Dataset extract below:

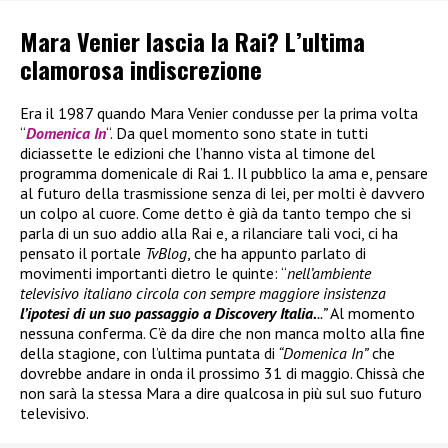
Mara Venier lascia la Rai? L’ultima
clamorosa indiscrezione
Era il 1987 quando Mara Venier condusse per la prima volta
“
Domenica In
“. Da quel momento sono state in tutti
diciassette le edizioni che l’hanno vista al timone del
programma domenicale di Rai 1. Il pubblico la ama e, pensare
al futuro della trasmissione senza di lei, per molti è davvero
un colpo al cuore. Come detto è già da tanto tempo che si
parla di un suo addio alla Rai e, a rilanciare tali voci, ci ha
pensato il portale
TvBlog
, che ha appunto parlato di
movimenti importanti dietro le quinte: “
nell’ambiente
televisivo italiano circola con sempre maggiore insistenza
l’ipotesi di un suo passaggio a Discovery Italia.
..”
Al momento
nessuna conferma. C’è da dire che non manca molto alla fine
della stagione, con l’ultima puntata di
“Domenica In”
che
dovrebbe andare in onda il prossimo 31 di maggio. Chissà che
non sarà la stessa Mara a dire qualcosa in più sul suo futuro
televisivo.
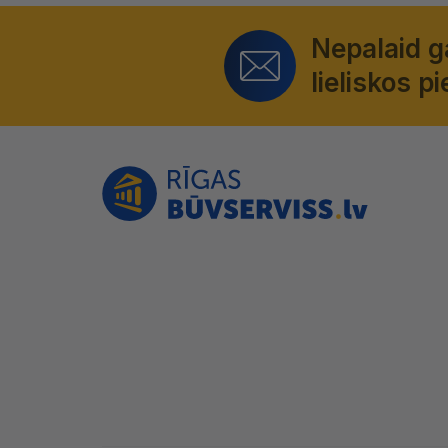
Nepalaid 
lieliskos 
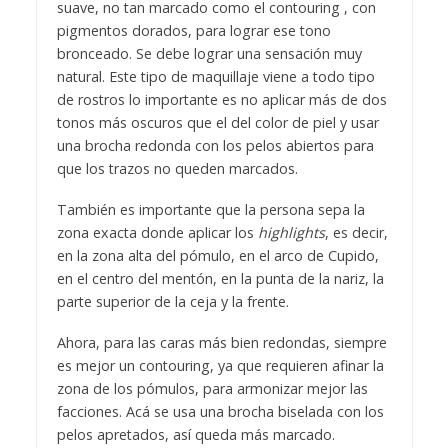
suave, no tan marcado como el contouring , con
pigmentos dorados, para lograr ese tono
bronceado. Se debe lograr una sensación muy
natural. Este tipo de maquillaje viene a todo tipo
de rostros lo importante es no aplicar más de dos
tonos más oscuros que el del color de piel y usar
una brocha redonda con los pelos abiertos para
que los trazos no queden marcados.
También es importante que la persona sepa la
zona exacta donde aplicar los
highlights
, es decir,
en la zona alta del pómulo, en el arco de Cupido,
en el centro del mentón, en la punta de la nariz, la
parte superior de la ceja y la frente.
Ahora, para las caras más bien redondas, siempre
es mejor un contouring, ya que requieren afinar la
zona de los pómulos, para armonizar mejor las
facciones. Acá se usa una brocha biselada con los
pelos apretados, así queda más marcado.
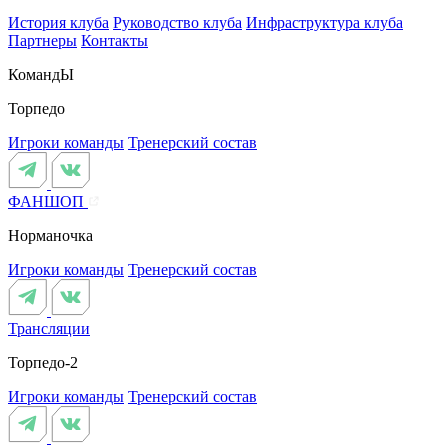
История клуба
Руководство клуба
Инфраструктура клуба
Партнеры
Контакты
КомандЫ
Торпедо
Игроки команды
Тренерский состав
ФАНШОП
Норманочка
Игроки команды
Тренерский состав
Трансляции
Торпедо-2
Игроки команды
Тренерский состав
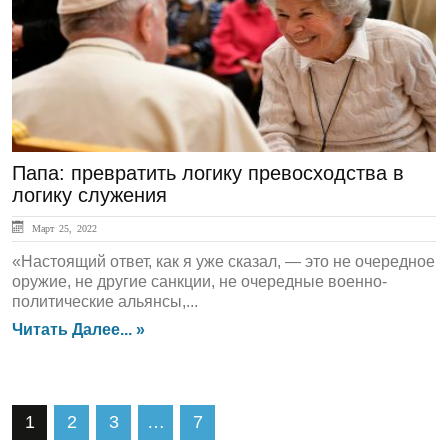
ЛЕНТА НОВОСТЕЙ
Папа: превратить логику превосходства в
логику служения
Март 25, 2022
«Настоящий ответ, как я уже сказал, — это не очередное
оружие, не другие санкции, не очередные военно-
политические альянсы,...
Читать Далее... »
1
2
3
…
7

End of Dataset extract.

The line holding "appunto parlato di" starts the copy and the line holding "bronceado. Se debe lograr una sensación muy" ends it. Repeat those two lines above and all between them exactly, leaving out pictures.

Output of the task.
, che ha appunto parlato di
movimenti importanti dietro le quinte: “
nell’ambiente
televisivo italiano circola con sempre maggiore insistenza
l’ipotesi di un suo passaggio a Discovery Italia.
..”
Al momento
nessuna conferma. C’è da dire che non manca molto alla fine
della stagione, con l’ultima puntata di
“Domenica In”
che
dovrebbe andare in onda il prossimo 31 di maggio. Chissà che
non sarà la stessa Mara a dire qualcosa in più sul suo futuro
televisivo.
Nepalaid 
lieliskos 
suave, no tan marcado como el contouring , con
pigmentos dorados, para lograr ese tono
bronceado. Se debe lograr una sensación muy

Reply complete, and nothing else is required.